The function of the membrane is to act as a physical barrier that prevents the migration of epithelial cells and connective tissue into the bone defect, while allowing osteogenic cells to stimulate bone tissue formation. Thus, many biodegradable and non-biodegradable materials have been used in the manufacture of regenerative membranes. Regardless of the type of material, regenerative membranes must exhibit biocompatibility (regulated in Brazil through NBR ISO 10993), integration with host tissues, clinical manageability, and the ability to maintain space3.
Non-biodegradable membranes are frequently used for periodontal and bone regeneration4, although they require a second surgical procedure for removal. On the other hand, biodegradable materials, although absorbable by the body and not requiring another intervention, have limitations in maintaining the physical barrier due to the membrane’s gradual degradation.

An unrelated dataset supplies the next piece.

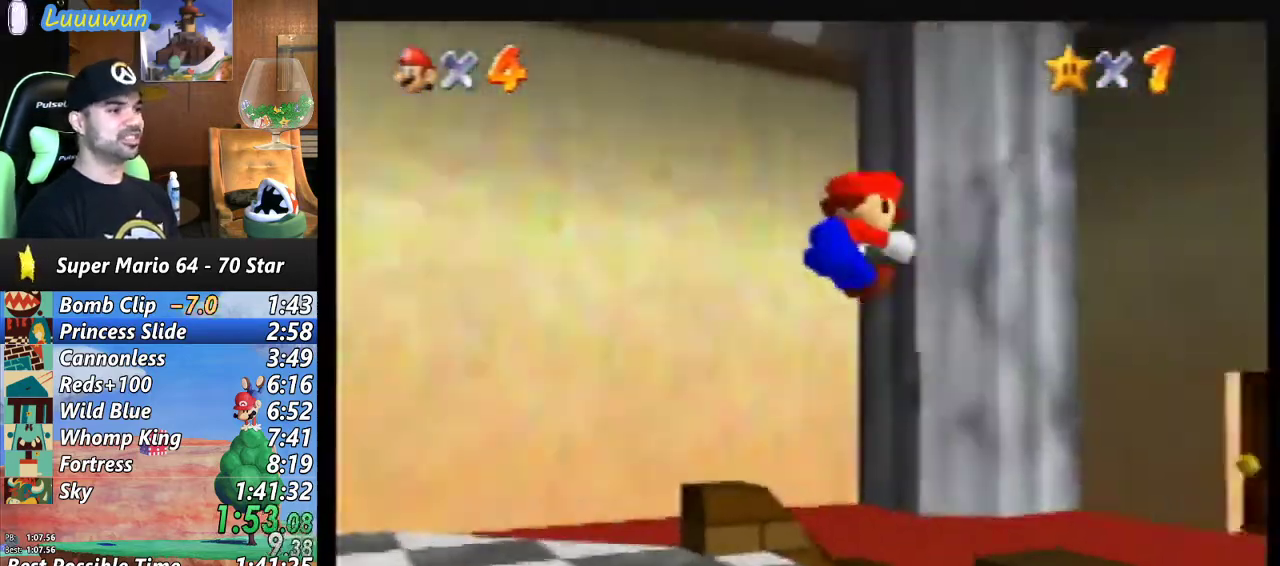
{"buttons": [], "left_stick": "up-left", "events": [[133, "left_stick", "up"], [367, "left_stick", "up-left"]]}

One type of membrane used in GBR (Guided Bone Regeneration) is the G21 Polyamide Membrane, a non-biodegradable material used in bone regeneration and the stabilization of dental implants. Its characteristics include impermeability and biocompatibility, which prevent microbial growth and the absorption of food residues, thus supporting Guided Bone Regeneration techniques. To ensure the microbiological safety of the product, it is necessary to determine the average microbial load according to the methods described in ISO 11737-1 (Sterilization of medical devices – Microbiological methods – Part 1: Determination of the population of microorganisms on product). This analysis must be carried out for each batch and for all samples, resulting in the total average microbial load. This control is conducted internally by the company Materplastic through a Bioburden study, ensuring the microbiological quality of the material5.
METHODS
Study Design
The study is characterized as a prospective clinical case report, focusing on the evaluation of the efficacy and safety of the G21 dental regenerative membrane (polyamide-based) in Guided Bone Regeneration (GBR) techniques.

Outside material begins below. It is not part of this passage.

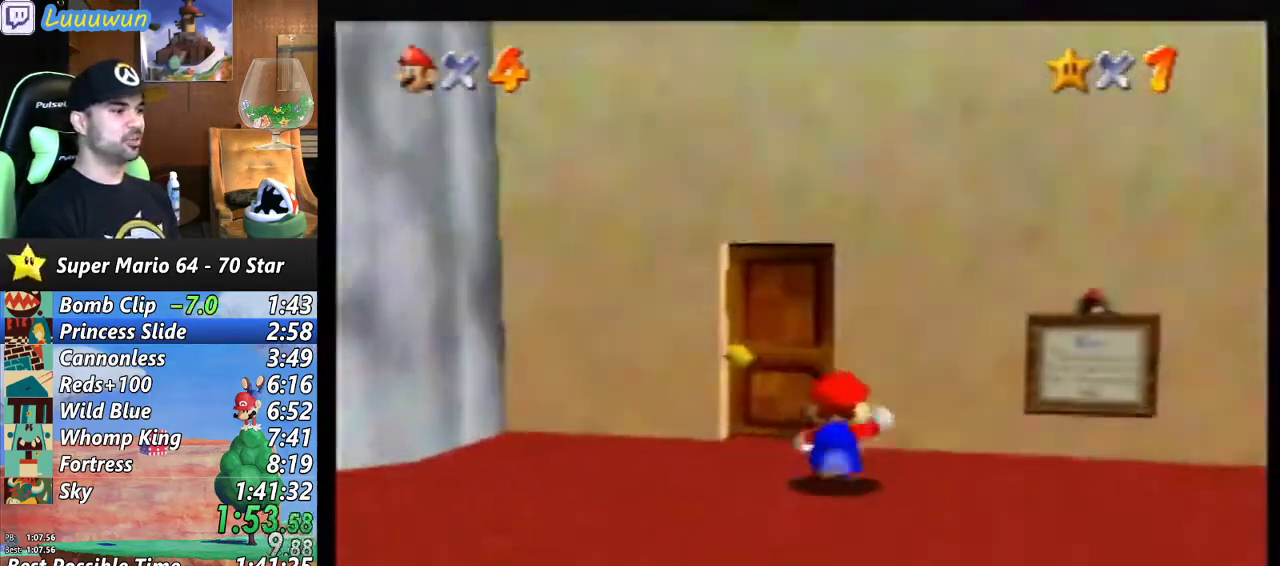
{"buttons": [], "left_stick": "up", "events": [[333, "left_stick", "up"]]}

The study phases include: Single intervention - Implantation of the G21 membrane after immediate extraction of element 16 (first upper right molar); Sequential monitoring - Clinical and imaging evaluations (radiographs and computed tomography) in the preoperative phase (analysis of the bone defect), immediate postoperative phase (15 days: membrane removal and analysis of granulation tissue) and late postoperative phase (80 days: evaluation of bone formation and viability for implant installation); and Internal comparison - Analysis of bone regeneration without the use of grafts or bone substitutes, using only the blood clot stabilized by the physical barrier (membrane).
Study Location and Period
Performed at a dental clinic in São Paulo, Brazil, under the responsibility of dentist Dr. Renan Nogueira da Costa (CRO-SP 116445).

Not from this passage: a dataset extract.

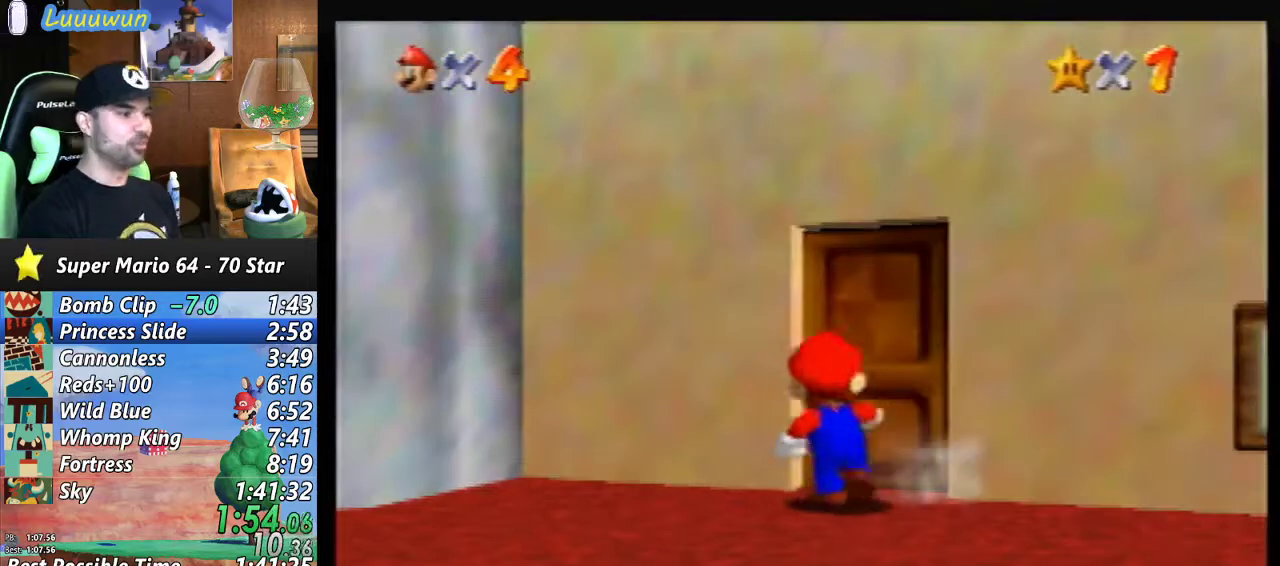
{"buttons": [], "left_stick": "center", "events": [[167, "left_stick", "center"]]}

The follow-up period began with the primary intervention on May 10, 2023, when tooth #16 was extracted, followed by the immediate implantation of the G21 regenerative membrane. The second stage occurred on May 25, 2023, corresponding to the 15th postoperative day, when the membrane was removed and the granulation tissue was assessed. Finally, on July 29, 2023, equivalent to 80 days after the initial surgery, the final evaluation was performed using clinical and imaging examinations, thus concluding the case’s monitoring cycle.
Study Population and Eligibility Criteria
A single participant was a 43-year-old male, classified as having normal system function. The patient had a formal indication for extraction of the upper right first molar (tooth 16) due to the presence of an extensive periradicular lesion and the impossibility of endodontic retreatment. The inclusion criteria were the need to preserve the alveolar ridge immediately after extraction and the absence of active infectious processes in the surgical region. In addition to the absence of known hypersensitivity to the components of polyamide (as per the manufacturer’s contraindications), a history of systemic comorbidities that compromise the regenerative cascade—such as uncontrolled diabetes mellitus or states of immunosuppression—as well as active smoking habits or the use of anti-angiogenic drugs, due to their potential to interfere with tissue repair processes.
Data Analysis
The data were evaluated using descriptive methods, focusing on the direct observation of clinical and imaging results in relation to granulation tissue and new bone formation.
Assessment of bone formation, measured by computed tomography (bone thickness, ridge height, and density); Clot integrity, in relation to the stability of the surgical site and absence of early membrane exposure; Complications, with records of inflammation, infection, or rejection, by means of panoramic radiographs, parasagittal and multiplanar tomographic sections, and 3D reconstructions.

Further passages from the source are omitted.